Copy out word for word the part of the Goos-Hänchen effect text that starts at "These equations were" and ends after "shown in Fig. 2.".

§ **Selected excerpt**:
----

These equations were derived by Artmann (Artmann K, 1948) (the form of Eq. (3) given by Artmann was valid only near the critical angle). Near the critical angle, $$D_{\parallel }\approx D_{\perp }/n^{2}>D_{\perp }$$. There is energy flow parallel to the surface in medium 2, but no energy flow perpendicular to the surface; the transmitted wave is an evanescent wave. A numerical simulation of the Goos-Hänchen effect is shown in Fig. 2.

Figure 2: Numerical simulation of the Goos-Hänchen effect. The incident TE beam is taken to have a Gaussian cross-section with waist equal to $$35\lambda _{1}$$. The relative index of refraction is $$n=0.913$$ and the average angle of incidence is $$\theta _{i}=67^{\circ }$$. For these parameters, $$s_{\bot }=2.54\lambda _{1}$$ and $$D_{\bot }=0.99\lambda _{1}$$. The orange line is the interface and there is an evanescent wave in medium 2, above the interface. (Image provided by A. Moreau).

An alternative explanation of the GHS can be given in terms of the time delay associated with the scattering of a radiation pulse at the interface. In this case, the phase of the reflection coefficient is considered to be a function of $k_{1x}=k_{1}\cos \theta _{i}$. The incident radiation pulse is not scattered instantaneously by the surface, but reemerges into medium 1 after a time delay given by

$\tau =\frac{1}{v_{1}\cos \theta _{i}}\frac{\partial \phi _{R}}{\partial k_{1x}}=-\frac{1}{k_{1}v_{1}\sin \theta _{i}\cos \theta _{i}}\frac{d\phi _{R} }{d\theta _{i}},$

where $$v_{1}$$ is the speed of light in medium 1. During this time delay, the pulse propagates parallel to the surface and is displaced by a distance $s=v_{1}\sin \theta _{i}\tau =-\frac{1}{k_{1}\cos \theta _{i}}\frac{d\phi _{R} }{d\theta _{i}},$

in agreement with Eq. (1).

----

§ **Provided information**:
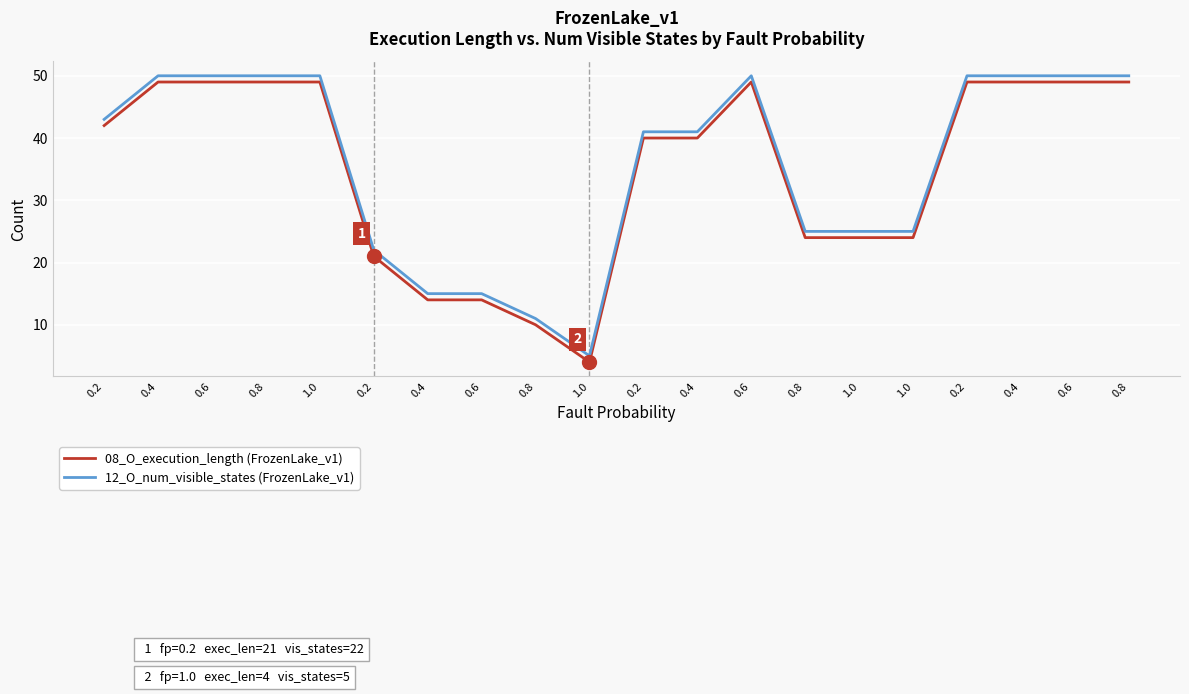

List the series in order of their overall mean, lowest first.

08_O_execution_length (FrozenLake_v1), 12_O_num_visible_states (FrozenLake_v1)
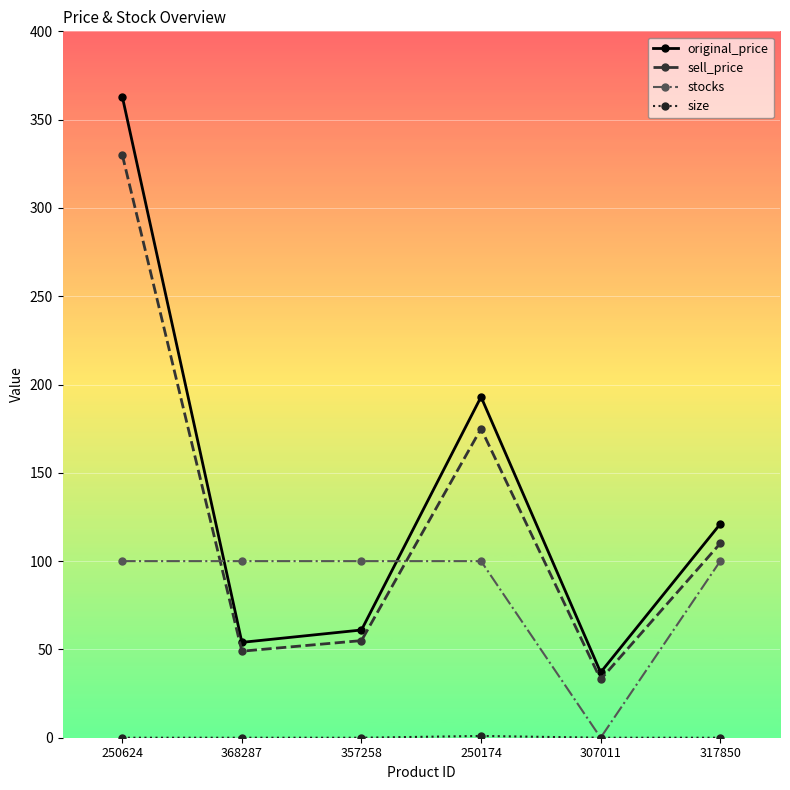

What is the total value across all series at 250624?

793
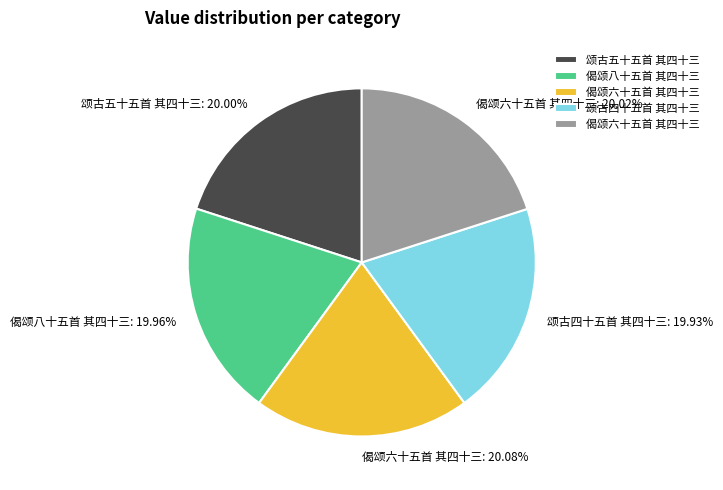

Does any single category account for the majority?

No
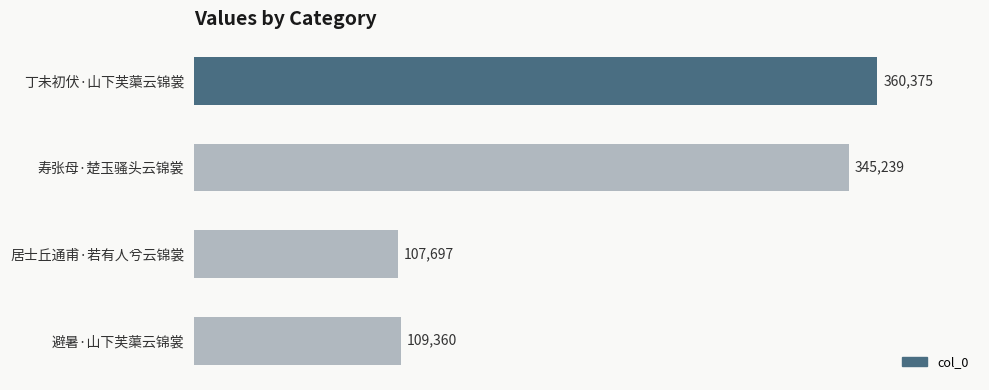

What is the difference between the maximum and minimum values?

252678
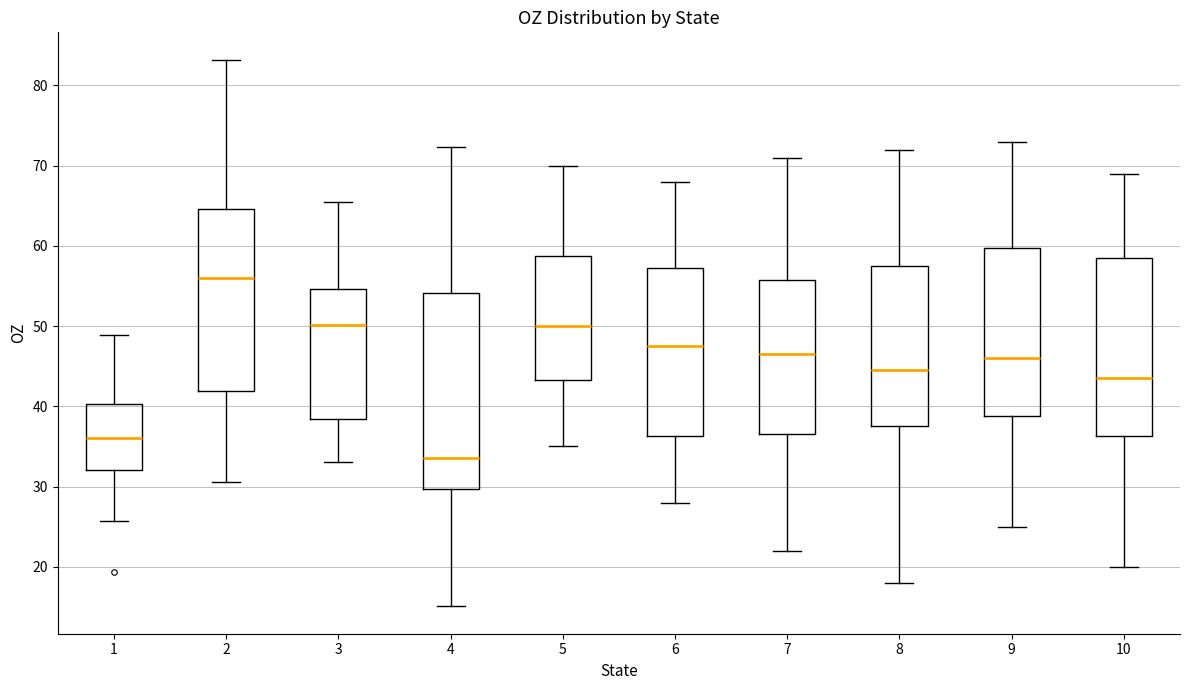

Comparing the boxes themselves (not the whiskers), which one is the tallest?

4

----

§ **Response to the exercise**:
These equations were derived by Artmann (Artmann K, 1948) (the form of Eq. (3) given by Artmann was valid only near the critical angle). Near the critical angle, $$D_{\parallel }\approx D_{\perp }/n^{2}>D_{\perp }$$. There is energy flow parallel to the surface in medium 2, but no energy flow perpendicular to the surface; the transmitted wave is an evanescent wave. A numerical simulation of the Goos-Hänchen effect is shown in Fig. 2.